This model can also be adapted to understand the effect on synaptic efficacy of calcium influx through other receptors. If a sharp, high amplitude increase of free calcium reduces the requirements on high-frequency stimulation for activating CaMKII, while a moderate calcium influx requires much higher frequencies to build up, then a delayed but prolonged calcium increase induced by metabotropic glutamate receptor (mGluR), especially mGluR1 and mGluR5, through activation of intracellular calcium stores, is more likely to induce LTD [79], [84]. A future challenge for this model will be to understand, when several mechanisms for increasing intracellular calcium concentration are simultaneously activated, the response of downstream signaling pathways.

The computational model presented here improves our understanding of calcium signaling involved in synaptic plasticity. The frequency of postsynaptic calcium influx regulates the induction of LTP and LTD, while the amount of calcium ions shifts the windows of frequencies required for this bidirectional regulation. Besides, the availability of calmodulin and the phosphorylation on Thr286 of CaMKII not only regulate the frequency sensitivity but also the extent of CaMKII activity at high calcium frequencies. Furthermore, synaptic plasticity is induced in a cell-specific manner, and is modulated by other pathways, such as the dopamine regulated PP1 inhibition in MSN.


Model Structure and Validation

The model encoded in the XML format used by E-Cell3 is provided as Description S1.

The activation of calmodulin by calcium was modeled as described previously [20]. In this model, calmodulin exists under two states in thermal equilibrium, the open (R) and the close (T) state. In either state, calmodulin can bind up to four calcium ions. Each calcium binding site is considered unique, with its own specific dissociation constants, different in the R and T states. Calmodulin can undergo transitions between R and T state, regardless of the number of calcium ions bound. Because its affinity for the R state is higher than for the T state [20] (where the connection between affinity and free energy in the calmodulin example is discussed), binding of calcium progressively lowers the free energy of the R state, facilitating the transition from T to R state. Once calmodulin is in the R conformation, it can bind to target proteins, calcineurin and CaMKII in the model, and activate them. The transient dynamics of calcium association and dissociation with calmodulin was justified by stopped-flow fluorescence measurements [85]. This validation procedure was achieved before adding calcium pumps, buffer proteins, and other signaling molecules (Figure 10).
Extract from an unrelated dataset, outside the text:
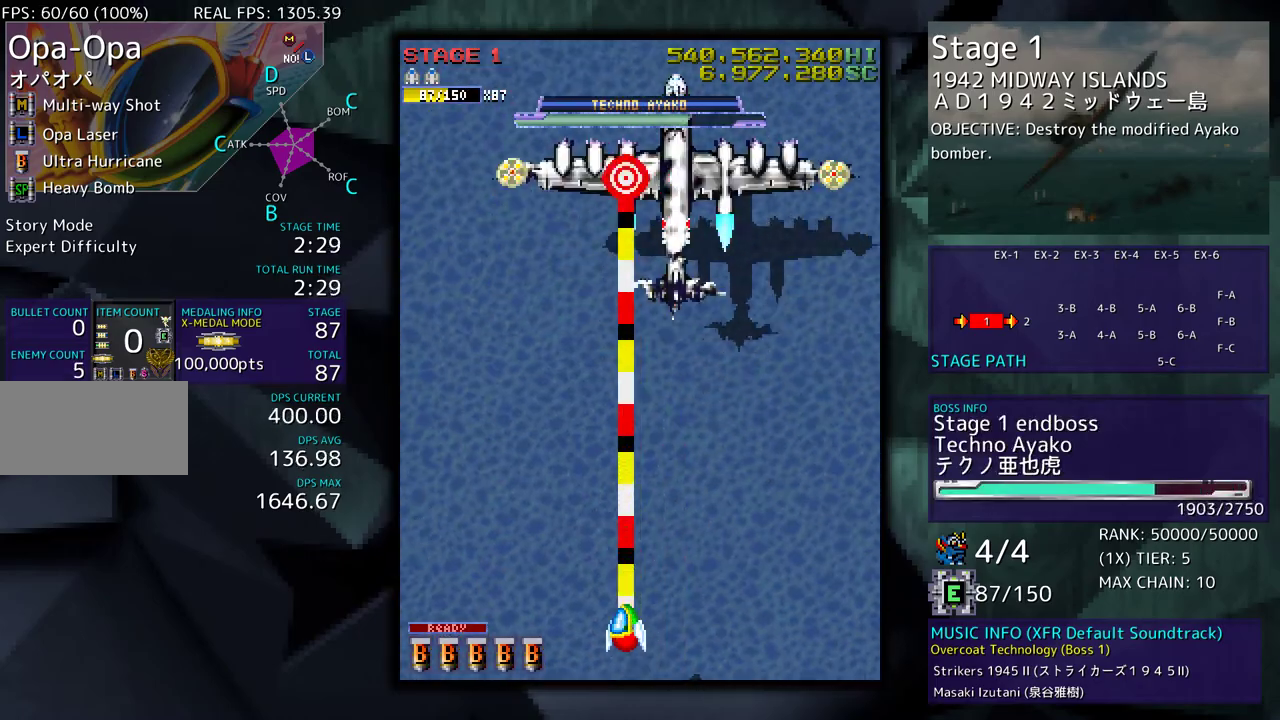
{"buttons": ["DPAD_RIGHT"], "events": [[33, "DPAD_UP", "down"], [100, "DPAD_LEFT", "up"], [133, "DPAD_RIGHT", "down"], [150, "DPAD_UP", "up"], [300, "DPAD_RIGHT", "up"], [433, "DPAD_RIGHT", "down"]]}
Figure 10. Validation of calcium and calmodulin binding kinetics.

Calcium ions released from calmodulin, normalized by the maximum capacity of release. Crosses, experimental data from Black [85]. Solid line, simulation result. The dissociation of calcium from calmodulin was initiated by adding fluorescent calcium chelator quin-2 in the model as described in the corresponding experiment (initial conditions: 4 M calmodulin, 50 M calcium and 400 M quin-2). Only the first two released calcium ions were measured as the dissociation of the two additional calcium ions were not measured in this experiment.

We extended the model described above with a detailed description of the processes controlling CaMKII autophosphorylation. In our model, only monomeric subunits of CaMKII were considered as physical species, and autophosphorylation was modelled as a first order reaction following calmodulin binding. In order to accurately model autophosphorylation on Thr286 within the context of the hexamer and take into account the fact that this is a trans-phosphorylation between adjacent subunits in a holoenzyme [33], we computed a correction of the rate based on the probability that monomers have active neighbors. We assumed the autophosphorylation of CaMKII occurs within the hexameric ring of the holoenzyme, and happens in an asymmetric manner. We proceeded in two steps. First, for each number of active subunits per hexamer, we computed the probability for a given subunit of having an active neighbor (Figure 11, right). Then, we set up a random simulator to calculate the distributions of active CaMKII subunits within hexamers as a function of the total amount of active subunits (Figure 11, left). In order to achieve this, for a given quantity of active CaMKII monomers, we randomly assembled them with inactive monomers into hexamers, and recorded the number of hexamers containing one active subunit, two, three, and so on. After 1000 repeats of this random simulation, the average fraction of each number of active monomers per hexamer was multiplied by the corresponding probability of having an active neighbor, as computed in the first step. The sum of these products of multiplications was then used as a coefficient to adjust the autophosphorylation rate. The whole procedure was repeated for every 1% increase of active monomers. Finally, these 100 generated values were fitted by a polynomial function of degree 5. This polynomial function was embedded in the model, dynamically changing the autophosphorylation rate at each simulation step (the detailed procedure for this calculation is illustrated in Figure 11, the fitted polynomial function is plotted in Figure S3). Once CaMKII was phosphorylated, its affinity for calmodulin increased in the model, as reported by Meyer et al. [36]. The inter-holoenzyme autophosphorylation of CaMKII on Thr286 was in good agreement with the experimental time course obtained from chemical quenched flow kinetics under corresponding experimental conditions [86] (Figure 12).

Figure 11. Calculation of the rate of CaMKII autophosphorylation.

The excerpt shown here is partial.